В этот период Эренбург тоже отошел от русской эмиграции. Теперь мы вращались в одном кругу, наши интересы были близки.


Однако мы часто наталкивались на подводные рифы. Так, осенью 1915 года, вернувшись из Турени, я прочитал Эренбургу свое стихотворение «Дождь»:


Эрнестина, Эрнестина,

Все тобою здесь полно…


Он тут же стал выговаривать:

– Зачем эта любовь к иностранным именам?

Я надулся: «Это имя моей невесты, которую я оставил в Одессе…»9.

Эренбург, также как и я, очень интересовался средневековой французской поэзией. Язык он знал еще не очень хорошо и переводил со словарем. Как-то по его просьбе я прочел мои переводы из Шарля Орлеанского.

– В звуковом отношении стихи музыкальны. Вам удалось передать меланхолическое настроение Шарля Орлеанского. Хотите, дайте мне на просмотр ваши переводы. Я могу быть вам полезным в ваших начинаниях…

Мне не понравилось его желание меня в чем-то поправить, мною руководить, я уже считал себя не менее авторитетным, чем он. Он задел мое самолюбие, а я был очень «гордым» тогда. В «Ротонде» многие себя так держали. Моя реакция его обидела. После этого мы долго не разговаривали, даже не раскланивались. Он искренне хотел мне помочь, но я тогда этого не понял.
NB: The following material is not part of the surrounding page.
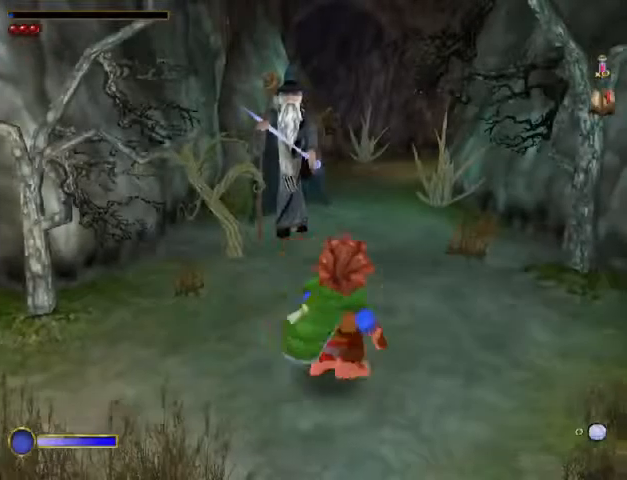
{"keys": ["d", "w"], "mouse": ["left", "right"], "events": [[67, "stick", "down"], [100, "stick", "up"], [200, "stick", "down"], [300, "stick", "up"], [300, "w", "down"], [433, "mouse_right", "down"], [467, "mouse_left", "down"]]}
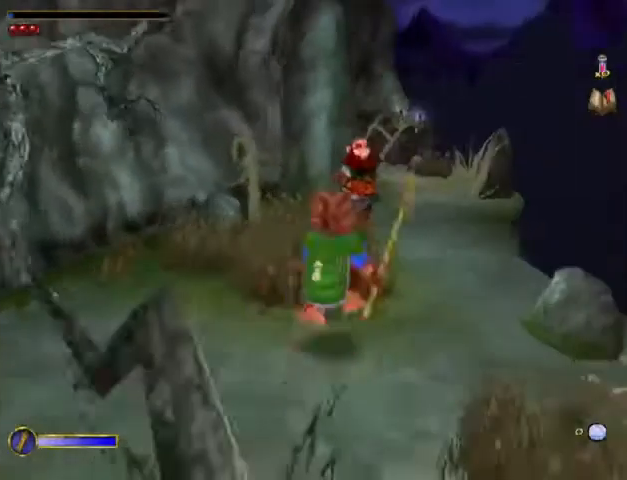
{"keys": ["w"], "mouse": [], "events": [[33, "mouse_right", "up"], [67, "d", "up"], [67, "mouse_left", "up"]]}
Тогдашнее мое отношение к нему я передал в четверостишии:


Ты был мне часто ненавистен,

Но втайне нравился ты мне

За то, что тривиальных истин

Не принимал на стороне.


Я был погружен в себя, мало обращая внимания на внешнюю сторону жизни. Эренбург же хорошо разбирался в людях, живо увлекался всякими новыми течениями и в своих стихах часто следовал моде, был личностью всеохватывающей. Стихи его тех лет казались мне пересыщенными литературностью, идущими не от сердца. В эту пору, мне казалось, он искал себя.


Вскоре он покинул Париж. Отношения наши восстановились лишь по его возвращении в 1921 году.

После приезда из Турени я жил то у одного, то у другого художника. Как раз в это время, осенью 1915-го я подружился с Кремнем и Сутиным. Кремень жил в «Улье». Он дал мне приют, затем я перебрался к Сутину. Скульптор Щуклин в этот период рисовал мой портрет. Предоставлял мне ночлег в своей мастерской. Он в средствах не нуждался и даже снял мне позднее комнату. Когда портрет был закончен, с полотна на меня глянула бритая голова каторжника, изможденное лицо. Я ужаснулся.

В это же время меня опять арестовали, опять нависла угроза высылки из Франции, ведь я вернулся в Париж без разрешения властей. В комиссариате меня спросили, чем я здесь занимаюсь. Ответил, что я поэт, пишу стихи. Тогда комиссар попросил меня назвать французских поэтов. Я перечислил много имен и среди них назвал Эрнеста Рейно. Меня отпустили. А через некоторое время я узнал, что поэт Эрнест Рейно служил комиссаром полиции10.


Товарищ Антон. «Нагие слово»


Вот при таких обстоятельствах весной 1916-го меня однажды остановил на улице худой человек с аскетическим лицом, длинноволосый, в пенсне. До войны я иногда встречал его на собраниях Литературно-художественного кружка, знал, что зовут его «товарищ Антон». Лишь много позднее узнал, что это его партийное прозвище, а настоящее имя – Владимир Александрович Антонов– Овсеенко.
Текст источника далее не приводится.